Political Strategy for a Permanent Democratic Majority

Billions for Marketing, But What About the Product?

Today’s big political story is the preliminary FEC report on spending in the 2004 presidential elections. And the numbers are just stunning, in two respects: (1) the total spent on behalf of the two major-party candidates was a staggering $1.7 billion, up from an estimated billion four years ago; and (2) Democrats, for the first time in living memory, outspent Republicans.
According to the FEC, $925 million was spent on behalf of John Kerry from all sources, while the total for Bush was a mere $822 million. The latter number, of course, doesn’t even begin to match the free publicity available to Bush as Chief Executive, but still, Democratic fundraising, particularly given the party-wide panic about the likely impact of Feingold-McCain, was amazing. The WaPo report on the FEC numbers doesn’t get into the breakdown of donor categories, so it might be a little early to endorse the widespread assumption that small donations, including those over the Internet, were the major source of all this new Democratic money. And I’d be willing to bet that Republicans still retained their traditional advantage in small-donor dollars, though by a narrowed margin.
But amidst all the well-justified self-congratulations we’ll soon hear about Democratic fundraising in 2004, there’s an important point that should never be forgotten, and no, it’s not just that we lost despite all that money. It’s how that money was spent: basically, in ads and in voter registration and GOTV efforts–in other words, in marketing. But despite all that marketing, in the end, about 40% of voters couldn’t tell you what John Kerry and John Edwards wanted to do if elected.

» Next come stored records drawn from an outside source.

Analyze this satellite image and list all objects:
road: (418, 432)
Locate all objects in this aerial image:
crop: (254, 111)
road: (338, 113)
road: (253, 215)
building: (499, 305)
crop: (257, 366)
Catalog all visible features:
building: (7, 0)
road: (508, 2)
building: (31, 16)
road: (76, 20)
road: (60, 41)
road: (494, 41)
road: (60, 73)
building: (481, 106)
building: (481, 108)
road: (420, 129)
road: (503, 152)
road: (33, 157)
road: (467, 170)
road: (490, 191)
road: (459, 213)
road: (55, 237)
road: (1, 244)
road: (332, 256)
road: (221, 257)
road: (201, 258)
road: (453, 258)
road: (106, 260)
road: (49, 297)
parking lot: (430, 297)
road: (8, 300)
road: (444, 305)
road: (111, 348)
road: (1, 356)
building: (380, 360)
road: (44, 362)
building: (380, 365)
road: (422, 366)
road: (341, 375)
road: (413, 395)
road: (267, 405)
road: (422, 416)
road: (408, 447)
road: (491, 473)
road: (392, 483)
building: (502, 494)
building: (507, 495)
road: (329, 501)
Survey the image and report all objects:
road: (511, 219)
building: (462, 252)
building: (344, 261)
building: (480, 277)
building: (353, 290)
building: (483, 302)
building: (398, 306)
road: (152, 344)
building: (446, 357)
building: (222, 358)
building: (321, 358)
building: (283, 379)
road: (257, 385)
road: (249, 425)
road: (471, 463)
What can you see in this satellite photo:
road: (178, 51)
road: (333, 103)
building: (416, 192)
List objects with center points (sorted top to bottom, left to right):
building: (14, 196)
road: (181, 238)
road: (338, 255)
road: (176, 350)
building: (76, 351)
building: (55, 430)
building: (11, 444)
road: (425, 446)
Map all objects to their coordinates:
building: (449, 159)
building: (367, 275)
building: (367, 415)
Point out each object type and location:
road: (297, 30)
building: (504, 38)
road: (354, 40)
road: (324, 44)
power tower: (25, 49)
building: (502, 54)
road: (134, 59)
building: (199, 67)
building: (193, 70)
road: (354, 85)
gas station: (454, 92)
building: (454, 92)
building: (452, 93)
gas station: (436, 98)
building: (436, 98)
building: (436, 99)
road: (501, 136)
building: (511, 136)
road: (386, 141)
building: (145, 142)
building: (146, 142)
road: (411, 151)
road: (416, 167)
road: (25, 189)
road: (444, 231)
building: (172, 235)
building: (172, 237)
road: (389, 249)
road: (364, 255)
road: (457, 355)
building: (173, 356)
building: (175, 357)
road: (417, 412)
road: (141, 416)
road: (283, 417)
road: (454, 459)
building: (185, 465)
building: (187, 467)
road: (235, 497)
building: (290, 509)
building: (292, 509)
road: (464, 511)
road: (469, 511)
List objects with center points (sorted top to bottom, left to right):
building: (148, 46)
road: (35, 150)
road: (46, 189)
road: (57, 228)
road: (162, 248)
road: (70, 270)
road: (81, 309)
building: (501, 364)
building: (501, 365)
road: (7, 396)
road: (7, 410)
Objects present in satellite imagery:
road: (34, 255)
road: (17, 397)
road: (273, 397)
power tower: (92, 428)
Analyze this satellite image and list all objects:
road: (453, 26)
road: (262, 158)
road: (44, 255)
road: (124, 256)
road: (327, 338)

It may be time for Democrats to make a collective decision to spend a few sheckels on the product development side of the political biz along with all the hundreds of millions they spend on marketing. That’s even more important given the fact that Democrats have for too long lived off the ideas and messages developed during the Clinton administration–many of them still relevant, but now beginning to recede a bit in the rear-view mirror. Without control of the White House or either branch of Congress, where, specifically, is the Democratic institutional capacity for creating, refining, and messaging good and politically salient policy ideas? Academics? MeetUps? The new breed of talking-points distribution organizations that sprang up in 2004? Yeah, all of these can be sources of something to say, but in a party capable of raising a spending close to a billion dollars, there ought to be a little spare change under the sofa for real-live think tanks like those who have served the GOP so well over the years. We’ve got a few good ones, including our own Progressive Policy Institute, which gave the Clinton administration many of its best ideas, but they are pretty small operations compared not only to their conservative rivals, but to the vast array of Democratic groups focused on everything other than policy content.
So: whether you’re someone who squeezed $100 out of the family budget this year to try to beat George Bush, or someone with serious jack to burn, give a thought going forward to making at least a small investment in the intellectual side of progressive politics, before the well runs dry and all we are marketing is that we are not Republicans.